Enflasyon Rekabeti Zorlaşıyor
Kısacası: süpermarketlerin enflasyonun bir kısmını kendi ceplerinden ödemekten başka seçeneği yok. Sonuç olarak, kar marjları bu yıl çok daha düşük olacak. Yatırımcıların da gelecek için öngördüğü şey bu: Özellikle Colruyt borsada yine sert bir darbe aldı. Belçikalı pazar lideri tüketicisi için en düşük fiyatları garanti ederken kendi kâr marjından kısmak zorunda kalıyor.
Ancak bu oldukça pahalıya mal oluyor: Geçen yıl fiyat rekabetinin marjları ciddi şekilde etkilediği ortaya çıktı, çünkü Colruyt gibi markalar her rakibin her fiyat girişimine yanıt vermek zorunda kalmıştı. Rakipler de bunu biliyor: Rakip Albert Heijn‘in hedefli saldırıları, indirim yapanı canının yandığı yerden yani kârlarından vurdu.
Her iki perakendeci de birbirinin gözünün içine bakıyor ve fiyat artışlarını şimdilik sınırlı tutuyor. Delhaize ve Carrefour gibi rakipler fiyat artışlarını bir nebze daha kolay aktarabilirler.
Süpermarketlerin Zorlayıcı Yolculuğu
Marketler fiyat artışlarını halka hissettirmemek için sınırlarını zorlamalı mı? Analistler, özellikle Avrupa mağazalarında bunu bekliyorlar – ancak CEO Frans Muller, bu Çarşamba günü hissedarlar toplantısında, grubun bu yıl en az %4’lük bir işletme marjını korumayı başaracağına ikna olduğunu söyledi. Koşullar göz önüne alındığında ve bir önceki mali yıldaki %4,3’lük marjla karşılaştırıldığında, bu güçlü bir performans olacaktır.

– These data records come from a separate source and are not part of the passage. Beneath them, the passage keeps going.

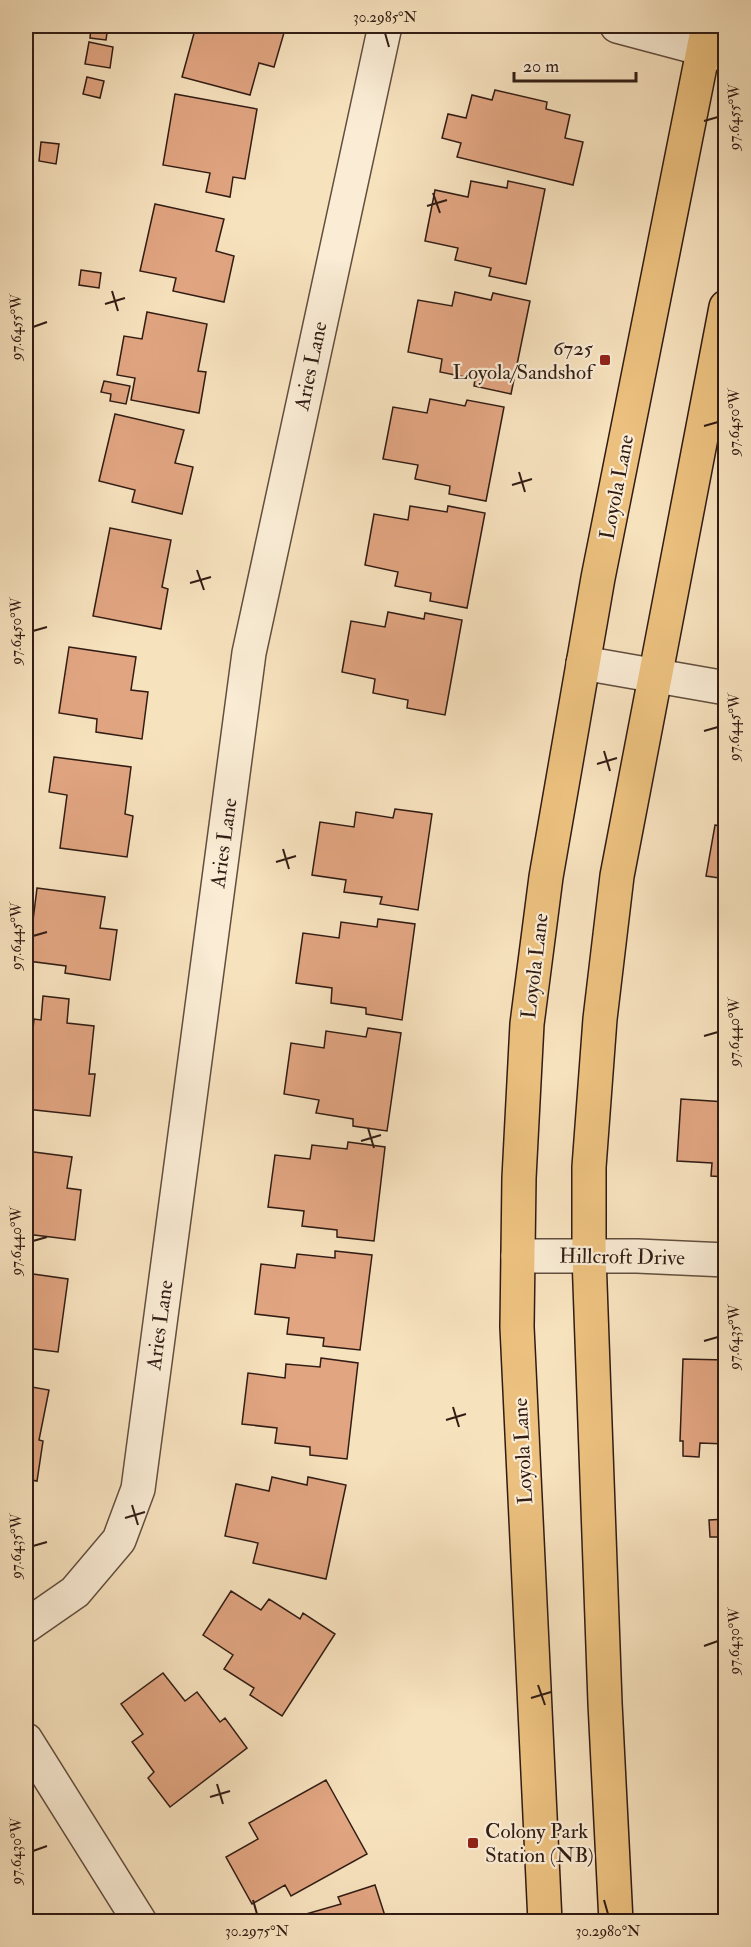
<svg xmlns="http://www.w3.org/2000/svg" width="751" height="1947" viewBox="0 0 751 1947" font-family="'IM FELL Double Pica',serif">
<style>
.building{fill:#e1a581;stroke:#311c14;stroke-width:1.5}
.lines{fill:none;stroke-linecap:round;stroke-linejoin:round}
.minor-casing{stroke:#624e3e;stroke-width:36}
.major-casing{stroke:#311c14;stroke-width:36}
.minor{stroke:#faecd5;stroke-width:33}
.major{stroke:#ecc17f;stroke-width:33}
.ticks{fill:none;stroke:#311c14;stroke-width:2}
.poi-dot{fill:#8f2418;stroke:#faecd5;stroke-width:2}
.labels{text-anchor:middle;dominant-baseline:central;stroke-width:4.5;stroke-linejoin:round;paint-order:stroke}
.poi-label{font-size:21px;fill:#311c14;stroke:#faecd5;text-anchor:end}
.street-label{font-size:21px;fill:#311c14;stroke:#faecd5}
.neatline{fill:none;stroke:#311c14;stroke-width:2}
.ticks-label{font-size:15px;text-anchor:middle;fill:#311c14}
</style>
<rect width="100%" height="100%" fill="#f7e2be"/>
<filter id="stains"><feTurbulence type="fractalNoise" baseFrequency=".00333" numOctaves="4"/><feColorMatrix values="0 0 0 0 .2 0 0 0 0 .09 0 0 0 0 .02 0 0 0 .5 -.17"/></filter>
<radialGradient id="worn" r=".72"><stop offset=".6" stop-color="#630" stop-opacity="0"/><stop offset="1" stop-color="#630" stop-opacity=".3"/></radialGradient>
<!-- building -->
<path class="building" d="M 91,26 L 108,26 L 106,40 L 90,38 Z
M 196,26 L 286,26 L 274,67 L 259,63 L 250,95 L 182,77 Z
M 89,42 L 113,47 L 110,68 L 85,64 Z
M 87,77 L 104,81 L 100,98 L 83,94 Z
M 495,90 L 547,102 L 546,109 L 570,115 L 565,138 L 583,142 L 573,185 L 457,157 L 461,143 L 442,138 L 448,114 L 466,118 L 472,95 L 492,100 Z
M 175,94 L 257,109 L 245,179 L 233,177 L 230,197 L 206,192 L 210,173 L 163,165 Z
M 41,142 L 59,144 L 56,164 L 39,161 Z
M 471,181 L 507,188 L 508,181 L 545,189 L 526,284 L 489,276 L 491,268 L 455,260 L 458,248 L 425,241 L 435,190 L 468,197 Z
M 155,204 L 224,219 L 216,251 L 234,256 L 224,302 L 173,291 L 176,278 L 140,271 Z
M 81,270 L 101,273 L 99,288 L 79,285 Z
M 455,292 L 491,300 L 493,293 L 530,301 L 511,394 L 474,386 L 475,379 L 440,372 L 442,359 L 408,352 L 418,300 L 452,306 Z
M 147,312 L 207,324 L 198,371 L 206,372 L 199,413 L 131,400 L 135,378 L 117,375 L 124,336 L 142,339 Z
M 104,381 L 130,386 L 126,404 L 110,401 L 111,394 L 101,392 Z
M 430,399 L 465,406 L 467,400 L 504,407 L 486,501 L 449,494 L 450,486 L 415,479 L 418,465 L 383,459 L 393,407 L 427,413 Z
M 115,414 L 184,430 L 175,463 L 193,467 L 182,514 L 132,502 L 135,490 L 99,481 Z
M 410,506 L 447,512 L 448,506 L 485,513 L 467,608 L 430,601 L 431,593 L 395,586 L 398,572 L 365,565 L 374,514 L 408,520 Z
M 110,528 L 171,540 L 162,587 L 168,589 L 161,629 L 93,616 Z
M 388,612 L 424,619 L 425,613 L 462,620 L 445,715 L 407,708 L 408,700 L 373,693 L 375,679 L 342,672 L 351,621 L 385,627 Z
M 69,647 L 136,657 L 131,690 L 148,692 L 142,739 L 96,732 L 97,719 L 59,713 Z
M 54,757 L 131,767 L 125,814 L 133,816 L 127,857 L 60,848 L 67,795 L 49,792 Z
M 395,809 L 432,814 L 418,910 L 380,904 L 382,897 L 344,892 L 346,880 L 312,875 L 320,822 L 354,827 L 356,812 L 393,818 Z
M 715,825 L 726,827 L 726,879 L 706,876 Z
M 37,888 L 105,897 L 100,928 L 117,930 L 110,980 L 65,973 L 66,966 L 28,961 Z
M 378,919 L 415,924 L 402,1020 L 366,1014 L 366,1008 L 331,1003 L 332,988 L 296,983 L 303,933 L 339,938 L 341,922 L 377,927 Z
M 43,996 L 69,999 L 67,1023 L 94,1026 L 89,1074 L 95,1074 L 90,1116 L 26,1109 L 28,1078 L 26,1078 L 26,1057 L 30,1057 L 34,1019 L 41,1020 Z
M 368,1028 L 401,1033 L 387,1131 L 353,1126 L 353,1119 L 316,1113 L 319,1100 L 284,1094 L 291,1043 L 324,1048 L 326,1031 L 366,1037 Z
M 681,1099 L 726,1102 L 726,1177 L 711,1176 L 712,1163 L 677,1161 Z
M 348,1142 L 385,1147 L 374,1241 L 337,1237 L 337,1230 L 302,1226 L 304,1211 L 268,1207 L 275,1155 L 310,1159 L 312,1145 L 347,1149 Z
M 26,1151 L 72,1157 L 67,1188 L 81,1190 L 75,1240 L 26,1234 Z
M 335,1251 L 372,1255 L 360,1350 L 323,1346 L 324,1338 L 287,1334 L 289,1318 L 255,1314 L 261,1264 L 295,1268 L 297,1254 L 335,1258 Z
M 26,1273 L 68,1279 L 58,1352 L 26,1348 Z
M 321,1358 L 358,1363 L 347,1459 L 310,1455 L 310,1447 L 275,1443 L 277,1428 L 242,1424 L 248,1373 L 285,1378 L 286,1364 L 320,1367 Z
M 683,1359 L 726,1360 L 726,1444 L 700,1443 L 699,1457 L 683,1456 L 683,1441 L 680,1441 Z
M 26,1386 L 49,1390 L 39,1440 L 43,1441 L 37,1481 L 26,1479 Z
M 272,1477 L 307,1485 L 308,1477 L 346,1485 L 326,1579 L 253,1563 L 258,1543 L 225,1536 L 236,1484 L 269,1491 Z
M 726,1519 L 726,1537 L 710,1537 L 709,1520 Z
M 231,1591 L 261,1610 L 269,1599 L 300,1619 L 303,1613 L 335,1634 L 282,1716 L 250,1695 L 254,1688 L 224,1669 L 233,1655 L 203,1635 Z
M 163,1673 L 185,1701 L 197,1692 L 220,1722 L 225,1718 L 247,1748 L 170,1807 L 148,1778 L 154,1772 L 132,1742 L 143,1734 L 121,1704 Z
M 326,1780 L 367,1854 L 291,1896 L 285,1885 L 252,1904 L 226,1857 L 258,1839 L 249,1823 Z
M 375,1885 L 387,1922 L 308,1922 L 306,1914 L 341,1904 L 338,1897 Z"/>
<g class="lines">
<!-- minor casing -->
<g class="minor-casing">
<path id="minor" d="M 617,26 L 726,55
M 583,663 L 726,688
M 518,1256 L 637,1256 L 726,1260
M 26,1626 L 75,1592 L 119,1540 L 138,1489 L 249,653 L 385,26
M 26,1740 L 140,1922"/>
</g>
<!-- major casing -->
<g class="major-casing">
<path id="major" d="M 545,1922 L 517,1327 L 519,1178 L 527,1024 L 546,877 L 598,578 L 708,26
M 616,1922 L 605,1703 L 589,1256 L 589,1167 L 600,1019 L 617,876 L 726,307"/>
</g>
<!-- minor -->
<use href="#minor" class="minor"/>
<!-- major -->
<use href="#major" class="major"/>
</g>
<!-- ticks -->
<path class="ticks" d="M 385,33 L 389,47M 704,121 L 718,117M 433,193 L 440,213M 427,206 L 447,200M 112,291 L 118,311M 105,304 L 125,298M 33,327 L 47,322M 704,426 L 718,422M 519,472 L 525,492M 512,485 L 532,479M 197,570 L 204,590M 190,583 L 211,577M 33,631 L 47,627M 704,731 L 718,727M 604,751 L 610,771M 597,764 L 617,758M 283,849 L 289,869M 276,862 L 296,856M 33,936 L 47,932M 704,1036 L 718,1032M 368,1128 L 374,1148M 361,1141 L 381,1135M 33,1241 L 47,1237M 704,1341 L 718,1337M 453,1407 L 459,1427M 446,1420 L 466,1414M 132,1505 L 138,1525M 125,1518 L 145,1512M 33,1546 L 47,1542M 704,1646 L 718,1641M 538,1685 L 545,1705M 531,1698 L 551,1692M 217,1784 L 223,1804M 210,1797 L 230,1791M 33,1851 L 47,1846M 253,1900 L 257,1914M 604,1900 L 608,1914"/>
<!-- markers -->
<g class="poi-dot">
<rect x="599" y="354" width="12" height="12" rx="3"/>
<rect x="467" y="1837" width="12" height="12" rx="3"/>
</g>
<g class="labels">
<!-- poi labels -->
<g class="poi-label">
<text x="593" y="348">6725<tspan x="593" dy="24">Loyola/Sandshof</tspan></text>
<text x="485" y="1831" text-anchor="start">Colony Park<tspan x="485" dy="24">Station (NB)</tspan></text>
</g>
<!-- street labels -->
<g class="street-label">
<text transform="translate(311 366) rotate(-78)">Aries Lane</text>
<text transform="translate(617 487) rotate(-79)">Loyola Lane</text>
<text transform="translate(224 843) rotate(-82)">Aries Lane</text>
<text transform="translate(535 966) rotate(-83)">Loyola Lane</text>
<text transform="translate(622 1257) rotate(1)">Hillcroft Drive</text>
<text transform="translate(160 1325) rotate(-82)">Aries Lane</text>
<text transform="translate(523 1451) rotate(-93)">Loyola Lane</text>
</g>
</g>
<!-- margin -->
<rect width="751" height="1947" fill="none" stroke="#f7e2be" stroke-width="66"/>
<!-- scale -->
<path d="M514 72v9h122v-9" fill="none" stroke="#311c14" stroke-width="3"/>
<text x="523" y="72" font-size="18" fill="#311c14" stroke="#faecd5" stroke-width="4.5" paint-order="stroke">20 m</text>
<rect x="33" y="33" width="685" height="1881" class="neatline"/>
<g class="ticks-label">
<text x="385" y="22">30.2985°N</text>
<text transform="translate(734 117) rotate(-90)" y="5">97.6455°W</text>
<text transform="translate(16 327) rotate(-90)" y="5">97.6455°W</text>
<text transform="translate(734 422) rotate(-90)" y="5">97.6450°W</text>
<text transform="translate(16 631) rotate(-90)" y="5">97.6450°W</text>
<text transform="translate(734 727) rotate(-90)" y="5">97.6445°W</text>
<text transform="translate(16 936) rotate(-90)" y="5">97.6445°W</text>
<text transform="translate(734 1032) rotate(-90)" y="5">97.6440°W</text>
<text transform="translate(16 1241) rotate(-90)" y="5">97.6440°W</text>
<text transform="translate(734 1337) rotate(-90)" y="5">97.6435°W</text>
<text transform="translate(16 1546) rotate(-90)" y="5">97.6435°W</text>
<text transform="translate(734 1641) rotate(-90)" y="5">97.6430°W</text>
<text transform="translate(16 1851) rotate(-90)" y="5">97.6430°W</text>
<text x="257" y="1936">30.2975°N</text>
<text x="608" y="1936">30.2980°N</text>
</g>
<rect width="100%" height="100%" filter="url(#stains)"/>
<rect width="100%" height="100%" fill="url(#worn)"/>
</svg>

Müller bunu nasıl başaracak? Satışların %60’ını oluşturan Amerika Birleşik Devletleri’nde, yüksek fiyatlar satışları daha az etkileyecektir: orada fiyat esnekliği daha düşük ve enerji krizi daha az sorun teşkil ediyor. Avrupa’da savaşın sonuçları daha güçlü hissediliyor, ancak buna rağmen Ahold Delhaize maliyetleri kontrol altında tutmaya çalışıyor.
Bu kısmen, satışlarının yarısının özel markalardan oluşması gerçeğinden kaynaklanıyor, bu da perakendecinin sektördeki meslektaşlarının çoğundan daha iyi durumda olduğu anlamına gelir ve bu, zor zamanlarda ek bir avantajdır.
Peki Türkiye? Türkiye’de de sizce süpermarket perakendecileri aynı durum içerisinde mi?